Abstract
Introduction: Tulbaghia violacea is a medicinal plant used in traditional healing practices in South Africa. This study sought to investigate if water and acetone extracts from T. violacea impact immunomodulation by influencing the production of cytokines and nitric oxide (NO) in macrophages stimulated by lipopolysaccharide (LPS).

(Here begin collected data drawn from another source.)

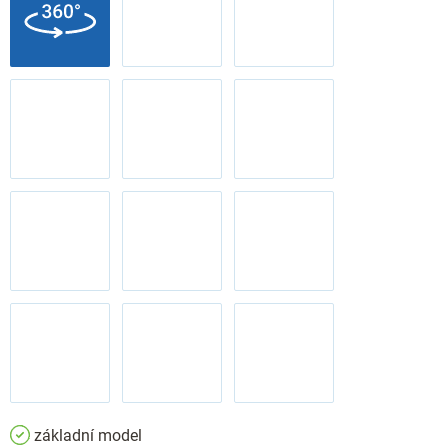
základní model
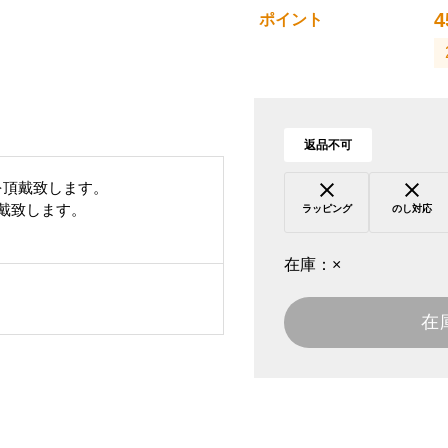
4
ポイント
返品不可
を頂戴致します。
頂戴致します。
ラッピング
のし対応
在庫：
×
在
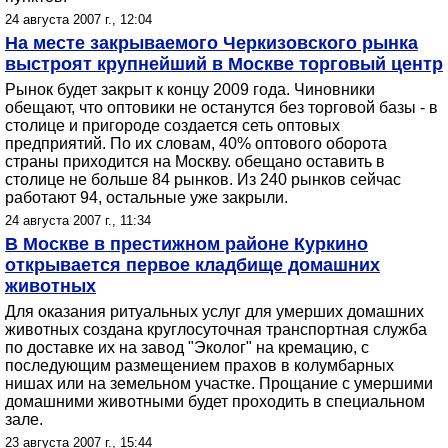
24 августа 2007 г., 12:04
На месте закрываемого Черкизовского рынка
выстроят крупнейший в Москве торговый центр
Рынок будет закрыт к концу 2009 года. Чиновники
обещают, что оптовики не останутся без торговой базы - в
столице и пригороде создается сеть оптовых
предприятий. По их словам, 40% оптового оборота
страны приходится на Москву. обещано оставить в
столице не больше 84 рынков. Из 240 рынков сейчас
работают 94, остальные уже закрыли.
24 августа 2007 г., 11:34
В Москве в престижном районе Куркино
открывается первое кладбище домашних
животных
Для оказания ритуальных услуг для умерших домашних
животных создана круглосуточная транспортная служба
по доставке их на завод "Эколог" на кремацию, с
последующим размещением прахов в колумбарных
нишах или на земельном участке. Прощание с умершими
домашними животными будет проходить в специальном
зале.
23 августа 2007 г., 15:44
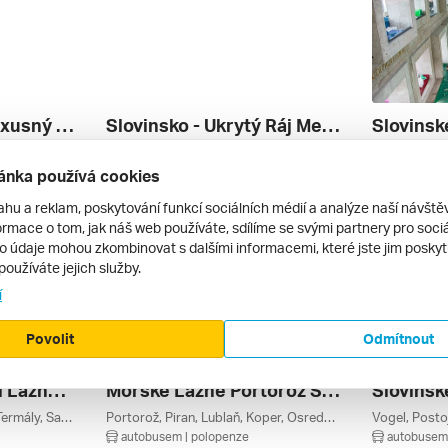
Rímske Terme - Luxusný Pobyt V Srdci Savinjskej Doliny
Slovinsko - Ukrytý Ráj Mezi Mořem A Alpami ***
Slovinsk
Rimske Toplice, Maribor, Slovinské Termály, Savinjsko, Pohorje, Podravje, Slovinsko
Vogel, Stara Fužina, Soča, Radovljica, Postojna, Portorož, Piran, Lublaň, Bohinjské Jezero, Bledské Jezero, Bled, Osrednja Slovenija, Obalno-kraška, Notranjsko, Julské Alpy, Jadranské Pobřeží, Goriško, Gorenjsko, Slovinsko
autobusem | polopenze
autobusem 
ánka používá cookies
11 669 Kč
17 999 Kč
22. 8. – 28. 8. 2027
24. 9. – 28. 
ahu a reklam, poskytování funkcí sociálních médií a analýze naší návšt
rmace o tom, jak náš web používáte, sdílíme se svými partnery pro sociál
to údaje mohou zkombinovat s dalšími informacemi, které jste jim poskytli
používáte jejich služby.
í
Povolit
Odmítnout
Slovinské Termální Lázně Rimske Terme
Mořské Lázně Portorož S Výlety ***
Rimske Toplice, Slovinské Termály, Savinjsko, Slovinsko
Portorož, Piran, Lublaň, Koper, Osrednja Slovenija, Obalno-kraška, Jadranské Pobřeží, Slovinsko
autobusem | polopenze
autobusem 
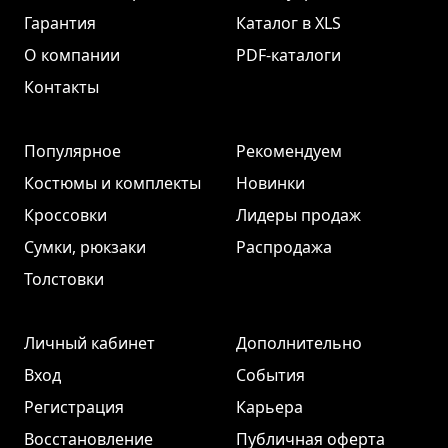
Гарантия
Каталог в XLS
О компании
PDF-каталоги
Контакты
Популярное
Рекомендуем
Костюмы и комплекты
Новинки
Кроссовки
Лидеры продаж
Сумки, рюкзаки
Распродажа
Толстовки
Личный кабинет
Дополнительно
Вход
События
Регистрация
Карьера
Восстановление
Публичная оферта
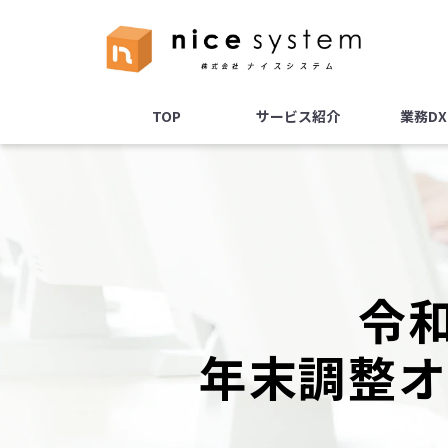
TOP
サービス紹介
業務D
令
年末調整オ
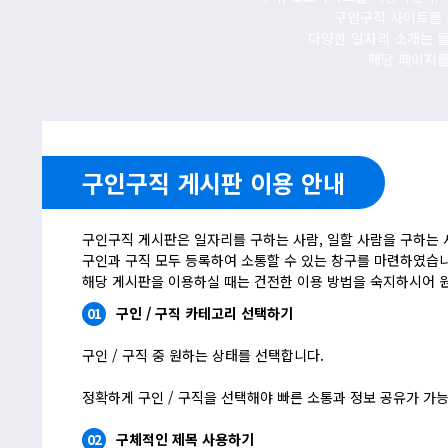
구인구직 사이트를 
다양한 일자리 소개는 
해당 페이지를
구인구직 게시판 이용 안내
구인구직 게시판은 일자리를 구하는 사람, 일할 사람을 구하는 
구인과 구직 모두 등록하여 소통할 수 있는 창구를 마련하였습니
해당 게시판을 이용하실 때는 건전한 이용 방법을 숙지하시어 
01
구인 / 구직 카테고리 선택하기
구인 / 구직 중 원하는 상태를 선택합니다.
정확하게 구인 / 구직을 선택해야 빠른 소통과 정보 공유가 가
02
구체적인 제목 사용하기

Methods: The 3-(4, 5-dimethylthiazolyl-2)-2, 5-diphenyltetrazolium bromide (MTT) assay was performed to examine the toxicity of acetone and aqueous extracts from T. violacea on RAW264.7 cells treated with LPS over 24 hours. The effect of NO production in treated cells was examined using a Greiss assay, while cytokine levels were determined using a Luminex assay.
Results: The viability of RAW264.7 cells remained higher than 80% after exposure to 50 µg/mL or lower concentrations of both water and acetone extracts. The acetone extract showed potent inhibitory effects on NO production at 50 µg/mL and increased pro-inflammatory cytokines, including tumor necrosis factor-alpha (TNF-α), interleukin-1a (IL-1α), and interleukin-6 (IL-6) but did not significantly affect interleukin-1beta (IL-1β). The water extract significantly increased IL-4 levels (P<0.05) at 48 hours. Both extracts increased granulocyte-colony stimulating factor (GCSF), granulocyte-macrophage colony-stimulating factor (GM-CSF), interferon-gamma-induced protein 10 (IP10), macrophage inflammatory protein-1 alpha and beta (MIP-1α and MIP-1β), monocyte chemoattractant protein-1 (MCP-1), macrophage inflammatory protein-2 (MIP-2), and regulated upon activation, normal T cell expressed and secreted RANTES levels to over 10 000 pg/mL.
Conclusion: Both extracts from T. violacea possess immunomodulatory activities on LPS-stimulated RAW264.7 cells. Further studies should determine their toxicities and suitability as alternatives to synthetic counterparts.